● Pedido
Imprima sem nenhuma alteração todas as linhas dos itens abaixo, deixando as imagens fora da resposta.

Extrações de texto por página

....

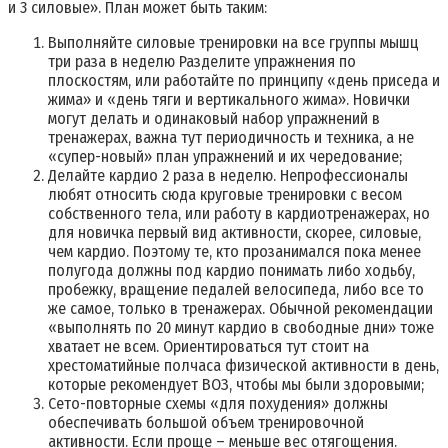
и 3 силовые». План может быть таким:
Выполняйте силовые тренировки на все группы мышц
три раза в неделю Разделите упражнения по
плоскостям, или работайте по принципу «день приседа и
жима» и «день тяги и вертикального жима». Новички
могут делать и одинаковый набор упражнений в
тренажерах, важна тут периодичность и техника, а не
«супер-новый» план упражнений и их чередование;
Делайте кардио 2 раза в неделю. Непрофессионалы
любят относить сюда круговые тренировки с весом
собственного тела, или работу в кардиотренажерах, но
для новичка первый вид активности, скорее, силовые,
чем кардио. Поэтому те, кто прозанимался пока менее
полугода должны под кардио понимать либо ходьбу,
пробежку, вращение педалей велосипеда, либо все то
же самое, только в тренажерах. Обычной рекомендации
«выполнять по 20 минут кардио в свободные дни» тоже
хватает не всем. Ориентироваться тут стоит на
хрестоматийные полчаса физической активности в день,
которые рекомендует ВОЗ, чтобы мы были здоровыми;
Сето-повторные схемы «для похудения» должны
обеспечивать большой объем тренировочной
активности. Если проще – меньше вес отягощения.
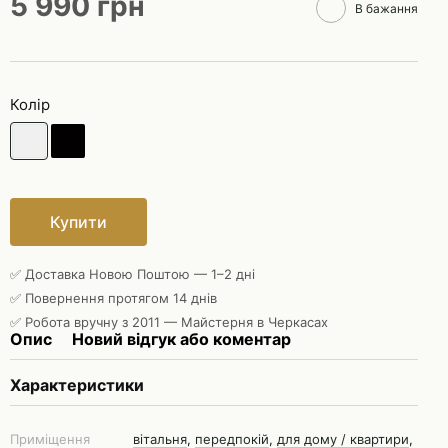
5 990 грн
В бажання
Колір
Купити
✅ Доставка Новою Поштою — 1–2 дні
✅ Повернення протягом 14 днів
✅ Робота вручну з 2011 — Майстерня в Черкасах
Опис
Новий відгук або коментар
Характеристики
Приміщення
вітальня
,
передпокій
,
для дому / квартири
,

....

● Exercício concluído
и 3 силовые». План может быть таким:
Выполняйте силовые тренировки на все группы мышц
три раза в неделю Разделите упражнения по
плоскостям, или работайте по принципу «день приседа и
жима» и «день тяги и вертикального жима». Новички
могут делать и одинаковый набор упражнений в
тренажерах, важна тут периодичность и техника, а не
«супер-новый» план упражнений и их чередование;
Делайте кардио 2 раза в неделю. Непрофессионалы
любят относить сюда круговые тренировки с весом
собственного тела, или работу в кардиотренажерах, но
для новичка первый вид активности, скорее, силовые,
чем кардио. Поэтому те, кто прозанимался пока менее
полугода должны под кардио понимать либо ходьбу,
пробежку, вращение педалей велосипеда, либо все то
же самое, только в тренажерах. Обычной рекомендации
«выполнять по 20 минут кардио в свободные дни» тоже
хватает не всем. Ориентироваться тут стоит на
хрестоматийные полчаса физической активности в день,
которые рекомендует ВОЗ, чтобы мы были здоровыми;
Сето-повторные схемы «для похудения» должны
обеспечивать большой объем тренировочной
активности. Если проще – меньше вес отягощения.
5 990 грн
В бажання
Колір
Купити
✅ Доставка Новою Поштою — 1–2 дні
✅ Повернення протягом 14 днів
✅ Робота вручну з 2011 — Майстерня в Черкасах
Опис
Новий відгук або коментар
Характеристики
Приміщення
вітальня
,
передпокій
,
для дому / квартири
,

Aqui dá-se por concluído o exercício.